How do you integrate $ \int{{{x}^{2}}{{e}^{3x}}} $ by integration by parts method?

Answer 1

Hint: We will see the method of integration by parts. We will look at the formula used in this method. Then we will split the given product of functions in the integrand using the ILATE rule and determine which function should be used to compute the derivative. After that we have to repeat these steps to integrate the second term in the formula.

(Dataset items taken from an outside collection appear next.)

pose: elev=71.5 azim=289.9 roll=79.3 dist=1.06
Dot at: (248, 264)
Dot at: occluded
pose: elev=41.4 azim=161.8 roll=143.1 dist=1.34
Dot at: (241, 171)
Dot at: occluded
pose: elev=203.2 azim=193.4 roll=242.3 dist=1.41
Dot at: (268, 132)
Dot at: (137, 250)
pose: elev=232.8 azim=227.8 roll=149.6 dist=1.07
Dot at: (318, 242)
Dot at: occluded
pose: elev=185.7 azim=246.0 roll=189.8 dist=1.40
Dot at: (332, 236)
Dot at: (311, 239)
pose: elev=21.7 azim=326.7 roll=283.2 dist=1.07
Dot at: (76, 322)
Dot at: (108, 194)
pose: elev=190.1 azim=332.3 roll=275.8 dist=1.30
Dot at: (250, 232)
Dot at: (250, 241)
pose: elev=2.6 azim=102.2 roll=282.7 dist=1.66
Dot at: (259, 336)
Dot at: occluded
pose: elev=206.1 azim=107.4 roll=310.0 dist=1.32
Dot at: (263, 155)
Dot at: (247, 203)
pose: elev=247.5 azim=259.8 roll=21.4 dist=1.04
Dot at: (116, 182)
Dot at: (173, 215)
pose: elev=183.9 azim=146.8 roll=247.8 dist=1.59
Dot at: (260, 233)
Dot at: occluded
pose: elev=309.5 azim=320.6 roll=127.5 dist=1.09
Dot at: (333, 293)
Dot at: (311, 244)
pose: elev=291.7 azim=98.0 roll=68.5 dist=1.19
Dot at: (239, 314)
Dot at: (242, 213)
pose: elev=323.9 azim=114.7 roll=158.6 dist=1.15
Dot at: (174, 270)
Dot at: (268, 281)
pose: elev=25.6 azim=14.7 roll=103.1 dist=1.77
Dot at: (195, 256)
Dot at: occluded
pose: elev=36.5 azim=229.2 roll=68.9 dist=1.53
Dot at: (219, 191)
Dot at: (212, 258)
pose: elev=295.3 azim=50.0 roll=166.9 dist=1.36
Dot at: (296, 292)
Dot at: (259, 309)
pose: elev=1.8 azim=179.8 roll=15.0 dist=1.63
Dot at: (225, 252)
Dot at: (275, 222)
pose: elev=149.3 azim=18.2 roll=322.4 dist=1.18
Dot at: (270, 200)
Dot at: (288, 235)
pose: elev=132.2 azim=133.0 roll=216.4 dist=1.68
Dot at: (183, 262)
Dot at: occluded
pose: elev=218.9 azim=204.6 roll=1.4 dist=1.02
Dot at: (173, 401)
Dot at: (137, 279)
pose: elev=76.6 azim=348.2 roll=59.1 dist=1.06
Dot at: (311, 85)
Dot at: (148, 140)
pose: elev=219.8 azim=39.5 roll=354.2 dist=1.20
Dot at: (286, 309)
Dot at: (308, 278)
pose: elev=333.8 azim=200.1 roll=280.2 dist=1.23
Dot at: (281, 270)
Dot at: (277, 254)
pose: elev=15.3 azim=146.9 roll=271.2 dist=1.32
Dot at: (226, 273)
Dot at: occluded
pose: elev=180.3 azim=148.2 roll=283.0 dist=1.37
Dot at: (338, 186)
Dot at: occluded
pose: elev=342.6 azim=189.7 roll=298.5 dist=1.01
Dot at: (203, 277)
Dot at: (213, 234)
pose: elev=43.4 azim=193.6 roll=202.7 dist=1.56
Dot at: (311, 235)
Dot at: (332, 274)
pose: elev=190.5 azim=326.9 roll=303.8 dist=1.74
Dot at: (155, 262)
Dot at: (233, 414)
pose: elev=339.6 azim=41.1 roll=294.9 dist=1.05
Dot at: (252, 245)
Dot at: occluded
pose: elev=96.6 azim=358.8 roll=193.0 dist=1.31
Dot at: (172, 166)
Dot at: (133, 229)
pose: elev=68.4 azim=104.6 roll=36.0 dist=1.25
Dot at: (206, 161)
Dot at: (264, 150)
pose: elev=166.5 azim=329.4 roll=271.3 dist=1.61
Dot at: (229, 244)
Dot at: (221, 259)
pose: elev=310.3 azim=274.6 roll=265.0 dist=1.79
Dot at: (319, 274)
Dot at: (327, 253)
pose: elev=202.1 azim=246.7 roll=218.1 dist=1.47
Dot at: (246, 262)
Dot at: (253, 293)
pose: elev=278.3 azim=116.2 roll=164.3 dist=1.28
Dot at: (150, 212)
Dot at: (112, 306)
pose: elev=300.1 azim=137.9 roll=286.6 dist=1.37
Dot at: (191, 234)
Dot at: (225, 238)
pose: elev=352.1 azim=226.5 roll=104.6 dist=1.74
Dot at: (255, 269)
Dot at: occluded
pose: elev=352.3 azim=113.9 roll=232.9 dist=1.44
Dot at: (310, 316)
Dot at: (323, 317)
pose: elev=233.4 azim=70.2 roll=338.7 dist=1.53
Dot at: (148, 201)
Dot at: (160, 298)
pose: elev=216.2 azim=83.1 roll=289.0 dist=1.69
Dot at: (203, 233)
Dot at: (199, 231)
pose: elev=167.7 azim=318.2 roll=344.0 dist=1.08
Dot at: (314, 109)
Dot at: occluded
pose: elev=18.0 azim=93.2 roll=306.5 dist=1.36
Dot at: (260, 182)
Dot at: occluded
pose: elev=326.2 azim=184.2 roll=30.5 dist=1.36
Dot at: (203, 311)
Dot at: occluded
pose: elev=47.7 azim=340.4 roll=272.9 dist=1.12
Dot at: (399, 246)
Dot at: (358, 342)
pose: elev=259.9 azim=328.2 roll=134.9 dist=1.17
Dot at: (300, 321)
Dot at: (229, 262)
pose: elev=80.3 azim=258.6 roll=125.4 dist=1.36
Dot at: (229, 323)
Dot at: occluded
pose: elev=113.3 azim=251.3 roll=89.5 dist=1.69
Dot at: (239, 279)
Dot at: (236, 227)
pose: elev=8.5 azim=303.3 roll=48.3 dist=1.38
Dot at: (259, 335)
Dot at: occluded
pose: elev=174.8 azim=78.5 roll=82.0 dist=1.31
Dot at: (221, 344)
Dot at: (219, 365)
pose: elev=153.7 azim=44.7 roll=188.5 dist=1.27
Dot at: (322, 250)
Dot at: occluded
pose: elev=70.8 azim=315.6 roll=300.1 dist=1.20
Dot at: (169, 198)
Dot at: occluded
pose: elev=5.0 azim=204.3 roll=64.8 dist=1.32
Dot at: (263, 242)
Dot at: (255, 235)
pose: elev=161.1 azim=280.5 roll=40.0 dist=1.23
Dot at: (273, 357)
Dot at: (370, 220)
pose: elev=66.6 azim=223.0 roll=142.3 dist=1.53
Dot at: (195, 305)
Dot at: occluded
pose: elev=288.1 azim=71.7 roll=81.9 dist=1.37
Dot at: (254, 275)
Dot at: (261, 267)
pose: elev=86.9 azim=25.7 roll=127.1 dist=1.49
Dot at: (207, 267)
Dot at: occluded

Complete step by step answer:
The method of integration by parts is used when we see a product of two functions in the integrand. If $ u $ and $ v $ are the two functions, then the integration by parts is given as,
\[\int{uvdx=u\int{vdx}-\int{\left( \dfrac{du}{dx}\int{vdx} \right)}}dx\]
We have to integrate the following function using the method of integration by parts,
 $ I=\int{{{x}^{2}}{{e}^{3x}}} $
We have to split the given product of functions in the integrand. We will use the ILATE rule for doing this. The ILATE rule is a rule which tells us the preference order for the type of function that should be substituted in place of function $ u $ in the formula mentioned above. The letters represent the inverse functions, logarithmic functions, algebraic functions, trigonometric functions and exponential functions in order. So, according to this rule we can let $ u={{x}^{2}} $ and $ v={{e}^{3x}} $ .
Therefore, we have $ \dfrac{du}{dx}=\dfrac{d}{dx}\left( {{x}^{2}} \right)=2x $ and $ \int{vdx}=\int{{{e}^{3x}}dx}=\dfrac{{{e}^{3x}}}{3} $ . Substituting these values in the formula mentioned above, we get
 $ \begin{align}
  & I={{x}^{2}}\cdot \dfrac{{{e}^{3x}}}{3}-\int{2x\cdot \dfrac{{{e}^{3x}}}{3}dx} \\
 & \therefore I=\dfrac{{{x}^{2}}{{e}^{3x}}}{3}-\dfrac{2}{3}\int{x{{e}^{3x}}dx} \\
\end{align} $
Let us integrate the second term in the above expression using the same formula. Now, we have $ u=x $ and $ v={{e}^{3x}} $ . So, we have $ \dfrac{du}{dx}=\dfrac{d}{dx}\left( x \right)=1 $ and $ \int{vdx}=\int{{{e}^{3x}}dx}=\dfrac{{{e}^{3x}}}{3} $ .
Using the by parts formula, we get
 $ \begin{align}
  & \int{x{{e}^{3x}}dx}=x\cdot \dfrac{{{e}^{3x}}}{3}-\int{\dfrac{{{e}^{3x}}}{3}dx} \\
 & \Rightarrow \int{x{{e}^{3x}}dx}=\dfrac{x{{e}^{3x}}}{3}-\dfrac{1}{3}\cdot \dfrac{{{e}^{3x}}}{3} \\
 & \therefore \int{x{{e}^{3x}}dx}=\dfrac{x{{e}^{3x}}}{3}-\dfrac{{{e}^{3x}}}{9} \\
\end{align} $
Substituting this value of integration in $ I $ , we get the following,
 $ \begin{align}
  & I=\dfrac{{{x}^{2}}{{e}^{3x}}}{3}-\dfrac{2}{3}\left( \dfrac{x{{e}^{3x}}}{3}-\dfrac{{{e}^{3x}}}{9} \right) \\
 & \Rightarrow I=\dfrac{{{x}^{2}}{{e}^{3x}}}{3}-\dfrac{2x{{e}^{3x}}}{9}+\dfrac{2{{e}^{3x}}}{27} \\
 & \therefore I=\dfrac{{{e}^{3x}}}{3}\left( {{x}^{2}}-\dfrac{2x}{3}+\dfrac{2}{9} \right) \\
\end{align} $

Note:
 There are other methods for integration. These are integration by substitution and integration by partial fractions. It is useful to know all the methods for integration so that we can choose one for computation according to convenience and ease of calculation. We should do the calculations explicitly so that we can avoid making errors.